Serious Reads: 'Pomodoro,' by David Gentilcore
The humble tomato figures heavily in cuisines worldwide. But no country holds the fruit so dear as Italy, whose sauces, canned products, and culinary pride depend upon tomato abundance. David Gentilcore takes us through the bumpy relationship between this cuisine and the tomato in Pomodoro!: A History of the Tomato in Italy.
Originally domesticated in South America, the tomato had a roundabout route to Italy. It arrived by way of England, where it was at first reviled. Indeed, many Brits thought the fruit was poisonous, and nutritional advice commanded exclusion of the tomato from one's diet. As the tomato traveled to Italy, its negative reputation followed.
The tide began to turn in the mid-seventeenth century, when doctors began recommending increased vegetable and fruit intake as part of a healthy diet. The tomato, though bitter at the time, began to be used for canning, sauces, and jams. Soon, the most popular usage of the tomato was as tomato paste—which allowed for easy enrichment of thin sauces and otherwise flavorless dishes.
The rise of canning in the 1800s led to a canned-tomato industry that really took off. International markets developed for Italian tomato varieties, especially within the United States. A burgeoning immigrant population in the States also led to increased demand for Italian tomato products overseas. These immigrants simultaneously piqued demand for pastas and other homeland staples.

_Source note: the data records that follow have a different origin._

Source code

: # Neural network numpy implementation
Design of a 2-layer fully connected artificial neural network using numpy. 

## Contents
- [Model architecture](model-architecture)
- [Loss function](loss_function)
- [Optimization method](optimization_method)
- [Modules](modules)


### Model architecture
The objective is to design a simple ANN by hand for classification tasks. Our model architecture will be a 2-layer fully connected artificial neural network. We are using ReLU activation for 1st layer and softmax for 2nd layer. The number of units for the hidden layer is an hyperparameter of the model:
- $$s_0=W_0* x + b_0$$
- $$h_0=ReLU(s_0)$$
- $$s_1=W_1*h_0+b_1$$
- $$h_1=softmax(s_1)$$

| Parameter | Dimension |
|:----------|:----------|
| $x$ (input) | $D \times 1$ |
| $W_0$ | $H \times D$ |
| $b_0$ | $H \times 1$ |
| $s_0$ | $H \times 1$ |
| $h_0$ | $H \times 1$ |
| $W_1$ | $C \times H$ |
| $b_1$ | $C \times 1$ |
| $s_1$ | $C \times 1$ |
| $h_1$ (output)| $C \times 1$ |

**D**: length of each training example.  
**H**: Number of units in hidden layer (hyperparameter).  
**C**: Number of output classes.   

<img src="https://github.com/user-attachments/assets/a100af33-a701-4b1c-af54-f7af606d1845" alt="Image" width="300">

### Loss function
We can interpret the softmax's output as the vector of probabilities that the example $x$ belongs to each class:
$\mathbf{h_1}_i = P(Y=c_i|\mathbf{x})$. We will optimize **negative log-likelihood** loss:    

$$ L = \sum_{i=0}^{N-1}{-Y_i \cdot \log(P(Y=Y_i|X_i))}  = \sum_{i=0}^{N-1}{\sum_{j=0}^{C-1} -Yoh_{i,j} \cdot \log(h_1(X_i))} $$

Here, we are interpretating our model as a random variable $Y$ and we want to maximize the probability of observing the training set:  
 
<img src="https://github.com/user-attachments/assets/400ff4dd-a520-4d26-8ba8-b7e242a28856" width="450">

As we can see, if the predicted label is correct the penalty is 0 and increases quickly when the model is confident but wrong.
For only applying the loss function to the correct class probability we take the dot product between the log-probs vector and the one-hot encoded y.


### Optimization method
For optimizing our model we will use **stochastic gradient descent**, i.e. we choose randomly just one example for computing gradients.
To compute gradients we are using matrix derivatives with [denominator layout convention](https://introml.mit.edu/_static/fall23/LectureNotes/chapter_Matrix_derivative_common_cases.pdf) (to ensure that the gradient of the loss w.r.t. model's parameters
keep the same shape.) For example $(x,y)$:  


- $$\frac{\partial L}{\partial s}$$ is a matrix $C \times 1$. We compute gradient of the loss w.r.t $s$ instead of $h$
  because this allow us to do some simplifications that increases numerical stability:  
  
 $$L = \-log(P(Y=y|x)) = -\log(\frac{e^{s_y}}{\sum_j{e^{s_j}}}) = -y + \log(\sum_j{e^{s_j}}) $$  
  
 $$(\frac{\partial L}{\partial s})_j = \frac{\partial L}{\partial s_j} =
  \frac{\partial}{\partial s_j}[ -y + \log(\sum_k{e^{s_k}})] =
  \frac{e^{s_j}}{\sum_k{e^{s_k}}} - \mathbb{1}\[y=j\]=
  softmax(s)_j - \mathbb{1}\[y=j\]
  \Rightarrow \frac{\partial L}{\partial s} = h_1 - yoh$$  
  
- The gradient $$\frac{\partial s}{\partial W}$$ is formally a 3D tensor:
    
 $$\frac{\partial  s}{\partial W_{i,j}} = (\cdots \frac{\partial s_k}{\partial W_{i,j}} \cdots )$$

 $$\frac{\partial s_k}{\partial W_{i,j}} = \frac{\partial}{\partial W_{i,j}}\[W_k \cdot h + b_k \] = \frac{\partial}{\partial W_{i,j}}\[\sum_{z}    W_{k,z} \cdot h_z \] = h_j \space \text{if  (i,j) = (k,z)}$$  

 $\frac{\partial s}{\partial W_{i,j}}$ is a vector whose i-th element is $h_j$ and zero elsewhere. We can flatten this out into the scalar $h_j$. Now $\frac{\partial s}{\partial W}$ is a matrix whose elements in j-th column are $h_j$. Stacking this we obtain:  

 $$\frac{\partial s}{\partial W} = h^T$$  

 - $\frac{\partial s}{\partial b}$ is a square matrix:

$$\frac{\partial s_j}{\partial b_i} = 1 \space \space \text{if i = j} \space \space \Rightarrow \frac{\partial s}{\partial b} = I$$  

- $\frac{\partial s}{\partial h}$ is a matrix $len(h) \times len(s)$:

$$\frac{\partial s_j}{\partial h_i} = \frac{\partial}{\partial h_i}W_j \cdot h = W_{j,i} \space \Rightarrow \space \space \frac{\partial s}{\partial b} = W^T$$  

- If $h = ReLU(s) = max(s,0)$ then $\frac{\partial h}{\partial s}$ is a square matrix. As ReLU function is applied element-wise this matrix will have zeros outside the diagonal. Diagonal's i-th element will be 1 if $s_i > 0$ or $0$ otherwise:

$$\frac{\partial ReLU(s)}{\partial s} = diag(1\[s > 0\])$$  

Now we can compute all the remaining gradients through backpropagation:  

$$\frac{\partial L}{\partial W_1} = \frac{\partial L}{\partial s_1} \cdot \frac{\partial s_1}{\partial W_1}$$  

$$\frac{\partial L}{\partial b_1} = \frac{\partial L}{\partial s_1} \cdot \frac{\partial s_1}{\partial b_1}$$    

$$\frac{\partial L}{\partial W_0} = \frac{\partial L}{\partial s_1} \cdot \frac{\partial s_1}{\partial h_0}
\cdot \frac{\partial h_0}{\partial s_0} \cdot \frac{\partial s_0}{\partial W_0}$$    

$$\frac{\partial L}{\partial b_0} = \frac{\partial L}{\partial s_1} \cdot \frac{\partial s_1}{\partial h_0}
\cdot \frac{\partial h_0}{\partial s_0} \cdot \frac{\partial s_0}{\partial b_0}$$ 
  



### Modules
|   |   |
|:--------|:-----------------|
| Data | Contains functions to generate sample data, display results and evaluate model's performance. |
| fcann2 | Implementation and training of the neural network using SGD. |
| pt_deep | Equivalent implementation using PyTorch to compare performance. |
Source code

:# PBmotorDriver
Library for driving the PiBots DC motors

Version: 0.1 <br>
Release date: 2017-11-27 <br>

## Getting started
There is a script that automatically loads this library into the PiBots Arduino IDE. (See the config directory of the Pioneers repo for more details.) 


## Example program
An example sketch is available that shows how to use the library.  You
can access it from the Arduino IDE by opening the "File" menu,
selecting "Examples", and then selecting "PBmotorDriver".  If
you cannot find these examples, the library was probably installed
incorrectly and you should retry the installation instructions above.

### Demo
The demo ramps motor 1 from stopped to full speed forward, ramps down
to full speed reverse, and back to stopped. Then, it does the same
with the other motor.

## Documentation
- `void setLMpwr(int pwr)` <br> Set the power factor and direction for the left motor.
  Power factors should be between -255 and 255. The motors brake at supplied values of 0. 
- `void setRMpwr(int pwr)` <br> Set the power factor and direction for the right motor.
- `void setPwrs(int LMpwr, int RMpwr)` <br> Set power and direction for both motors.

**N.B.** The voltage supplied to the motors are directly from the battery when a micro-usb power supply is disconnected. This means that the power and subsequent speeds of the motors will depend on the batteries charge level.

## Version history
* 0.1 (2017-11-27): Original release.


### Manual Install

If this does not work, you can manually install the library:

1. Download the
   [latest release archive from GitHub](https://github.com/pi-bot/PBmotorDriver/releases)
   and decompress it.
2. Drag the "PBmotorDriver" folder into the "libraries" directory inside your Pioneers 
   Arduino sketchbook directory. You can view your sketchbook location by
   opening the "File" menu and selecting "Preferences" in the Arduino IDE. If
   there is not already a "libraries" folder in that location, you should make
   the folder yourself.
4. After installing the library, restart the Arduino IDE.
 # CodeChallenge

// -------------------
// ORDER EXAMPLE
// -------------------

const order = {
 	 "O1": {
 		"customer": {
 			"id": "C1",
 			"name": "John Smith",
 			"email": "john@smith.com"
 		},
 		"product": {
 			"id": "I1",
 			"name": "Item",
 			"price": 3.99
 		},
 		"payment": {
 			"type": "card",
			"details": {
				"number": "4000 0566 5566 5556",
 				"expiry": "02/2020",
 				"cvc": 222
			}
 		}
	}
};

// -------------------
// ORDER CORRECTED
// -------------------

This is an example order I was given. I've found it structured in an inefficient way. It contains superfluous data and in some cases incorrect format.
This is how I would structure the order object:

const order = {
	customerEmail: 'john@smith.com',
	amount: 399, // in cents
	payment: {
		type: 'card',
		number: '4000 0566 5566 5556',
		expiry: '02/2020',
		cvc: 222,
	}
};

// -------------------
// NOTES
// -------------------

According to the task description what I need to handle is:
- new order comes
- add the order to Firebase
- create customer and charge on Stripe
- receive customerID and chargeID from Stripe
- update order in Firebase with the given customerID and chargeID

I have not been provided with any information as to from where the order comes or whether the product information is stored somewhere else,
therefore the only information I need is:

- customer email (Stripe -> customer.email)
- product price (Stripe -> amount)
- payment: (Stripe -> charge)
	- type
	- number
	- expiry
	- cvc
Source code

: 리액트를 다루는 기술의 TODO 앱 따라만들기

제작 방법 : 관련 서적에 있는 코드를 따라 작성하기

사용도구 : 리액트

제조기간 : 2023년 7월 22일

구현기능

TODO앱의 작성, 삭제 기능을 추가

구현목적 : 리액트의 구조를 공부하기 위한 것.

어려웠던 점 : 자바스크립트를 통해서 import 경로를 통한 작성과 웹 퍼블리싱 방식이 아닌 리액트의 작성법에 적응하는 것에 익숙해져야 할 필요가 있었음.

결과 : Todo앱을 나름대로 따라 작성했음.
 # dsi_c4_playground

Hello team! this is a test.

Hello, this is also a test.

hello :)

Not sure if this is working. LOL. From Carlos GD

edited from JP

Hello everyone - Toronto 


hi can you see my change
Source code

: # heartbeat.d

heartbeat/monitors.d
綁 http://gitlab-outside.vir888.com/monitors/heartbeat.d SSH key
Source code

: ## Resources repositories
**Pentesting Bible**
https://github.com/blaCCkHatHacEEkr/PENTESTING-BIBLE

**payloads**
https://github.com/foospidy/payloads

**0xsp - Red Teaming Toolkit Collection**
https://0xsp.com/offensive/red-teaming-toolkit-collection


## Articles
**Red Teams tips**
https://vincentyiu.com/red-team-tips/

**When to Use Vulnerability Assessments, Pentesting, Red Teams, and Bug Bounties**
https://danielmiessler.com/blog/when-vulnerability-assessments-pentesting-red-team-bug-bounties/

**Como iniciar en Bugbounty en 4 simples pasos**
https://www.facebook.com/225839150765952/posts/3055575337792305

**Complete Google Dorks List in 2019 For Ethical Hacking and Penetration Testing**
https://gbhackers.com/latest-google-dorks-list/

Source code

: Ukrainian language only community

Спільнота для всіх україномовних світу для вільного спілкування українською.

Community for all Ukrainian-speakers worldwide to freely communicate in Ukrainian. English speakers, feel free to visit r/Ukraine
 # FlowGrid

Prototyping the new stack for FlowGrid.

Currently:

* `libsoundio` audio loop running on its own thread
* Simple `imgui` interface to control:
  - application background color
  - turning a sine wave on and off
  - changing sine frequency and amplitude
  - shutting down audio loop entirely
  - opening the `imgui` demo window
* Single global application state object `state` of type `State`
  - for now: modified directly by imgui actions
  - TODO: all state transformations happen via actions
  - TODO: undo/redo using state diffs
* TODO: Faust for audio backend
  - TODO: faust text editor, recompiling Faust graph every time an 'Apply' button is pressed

Many of the dishes we term "Italian" today were actually invented in the US, by recent immigrants. In a land where pasta and meats were available every day, Italian-Americans developed new meat sauces, lasagnas, and other modern-day staples. And of course, none of these dishes would be possible without the usage of the tomato.
I have to say, this book was pretty unsatisfying. It provided a dictionary's worth of names of important Italians, and highlighted the minutia of tomato agriculture. But I felt as though the cultural and culinary narrative of the tomato was lost in all the unnecessary dates and figures. It lacked distinction of important turning points in the tomato's history, often backtracking and jumping around in time. Neither easily readable nor academically insightful, Pomodoro is not top on my list of recommended food reads.
That being said, the tomato does have a fascinating global history that's worth exploring. Gentilcore perhaps overly restricted himself by staying within the boundaries of the fruit's Italian history. It is worth remembering that Italian cuisine as we know it in America is as much a product of immigration as tradition—and that the tomato was at the forefront of the country's culinary development, both at home and abroad.